# Vapor Roadtrip



## mikebtimm (5/6/14)

Alright, so this morning I decided I want to do a vapor roadtrip trhough Cape Town and see visit stores around town to see where everything is and what everyone stocks.. but it's a little difficult to plan a trip as I don't know exactly where vape stores are located in Cape Town?

Is there maybe a thread or list of vendors and stores in Cape Town area? I'm pretty amped to see some gear and meet people who know more than me. 

Thanks in advance  
Mike

Sent from my SM-N9005 using Tapatalk


----------



## Metal Liz (5/6/14)

as far as i know this is the only list we have on the forum so far, they're still busy updating the list though...
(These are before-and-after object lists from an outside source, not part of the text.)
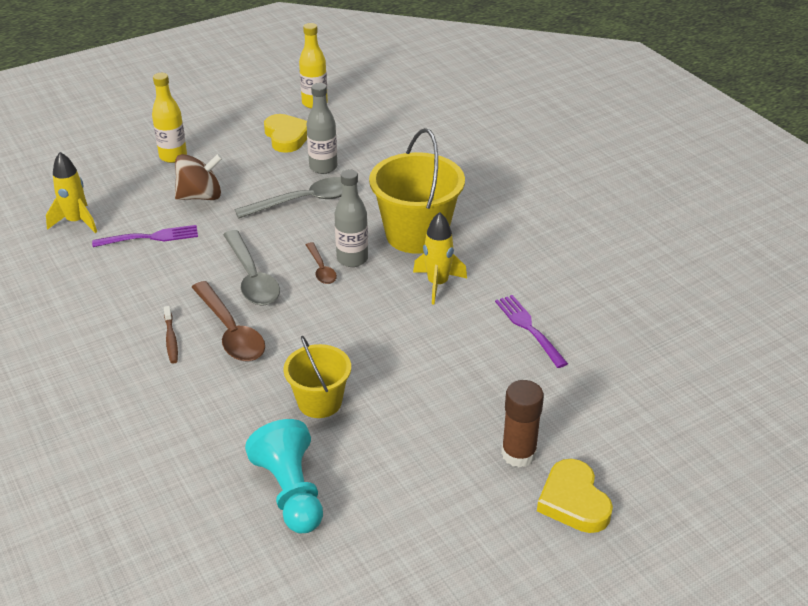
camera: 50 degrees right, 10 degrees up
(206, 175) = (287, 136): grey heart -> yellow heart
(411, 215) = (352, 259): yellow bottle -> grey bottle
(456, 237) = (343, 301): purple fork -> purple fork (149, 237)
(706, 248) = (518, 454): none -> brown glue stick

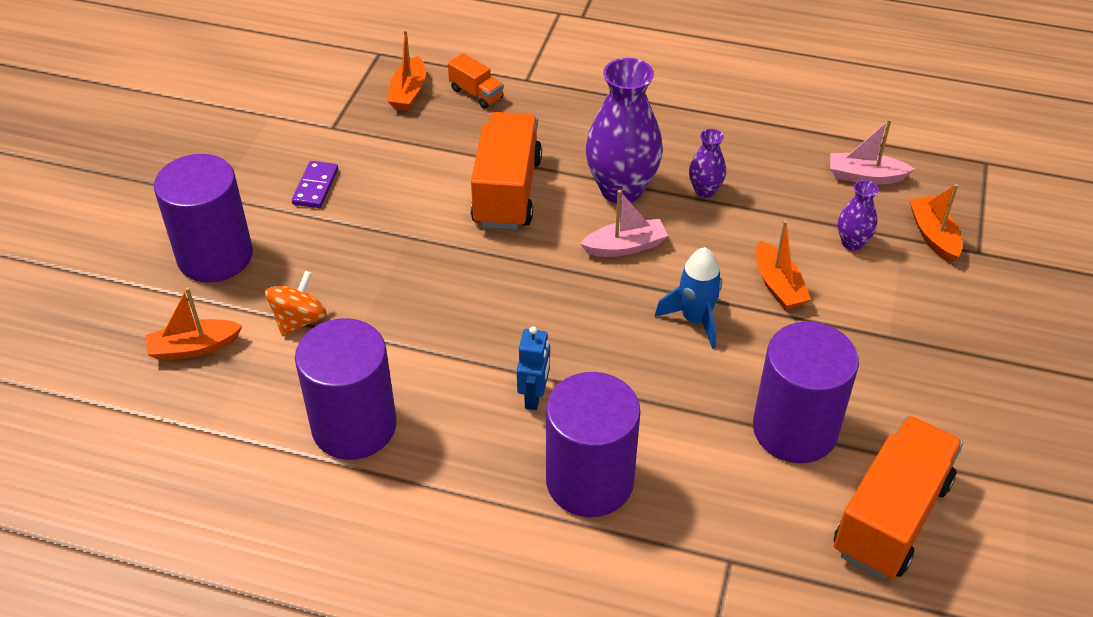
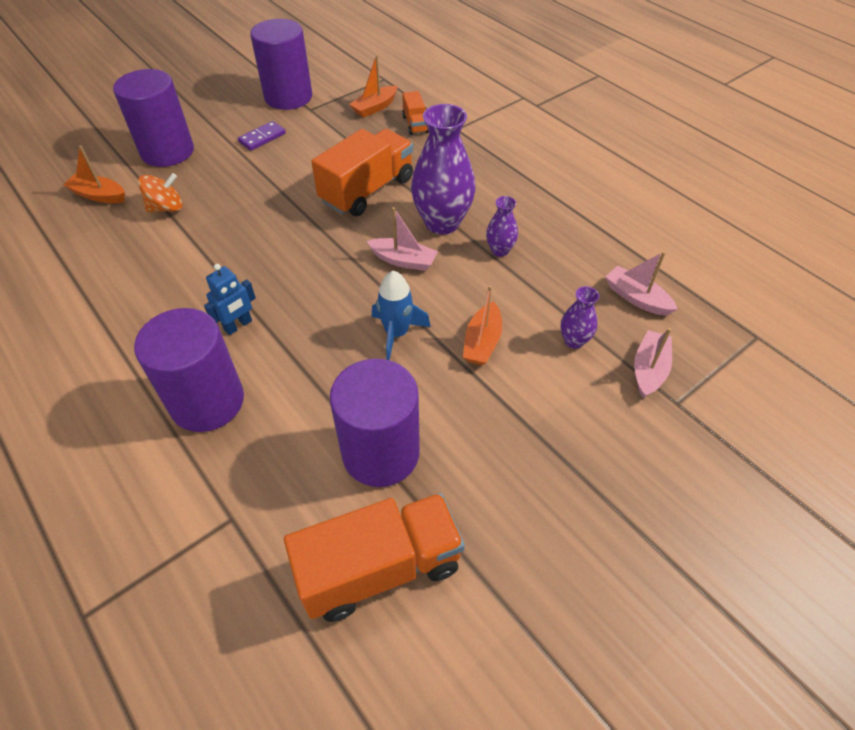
camera: 35 degrees right, 5 degrees up
(354, 426) = (121, 285): purple cylinder -> purple cylinder (288, 97)
(933, 236) = (649, 370): orange boat -> pink boat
http://www.ecigssa.co.za/threads/vape-outlets-in-rsa.2749/

Reactions: Agree 1


----------



## mikebtimm (5/6/14)

Perfect. Thanks! I'll check it out 

Sent from my SM-N9005 using Tapatalk

Reactions: Like 1


----------



## Andre (5/6/14)

That sounds like an awesome idea. Of the top of my head the following vendors are in Cape Town area:

VapeMob
VapeCulture
Vaporize
Vapour Mountain
Valley Vapour
Lekka Vapors
VapeOR
Cape Vaping Supplies
Electrostix
Check out our reseller section for contact details. Not all have brick and mortar shops.

Reactions: Like 1 | Informative 1


----------



## mikebtimm (5/6/14)

Thanks @Matthee! Good start to my planning already! I will contact all and see what I can organise. Literally joined the forum in time to miss the cape vape meet 2 by 1 week 

Sent from my SM-N9005 using Tapatalk


----------



## Riaz (5/6/14)

mikebtimm said:


> Thanks @Matthee! Good start to my planning already! I will contact all and see what I can organise. Literally joined the forum in time to miss the cape vape meet 2 by 1 week
> 
> Sent from my SM-N9005 using Tapatalk


there will be more buddy, and they get better and better


----------



## mikebtimm (5/6/14)

I was so bummed about it. But yes! I'm so amped for the next one !!

Sent from my SM-N9005 using Tapatalk


----------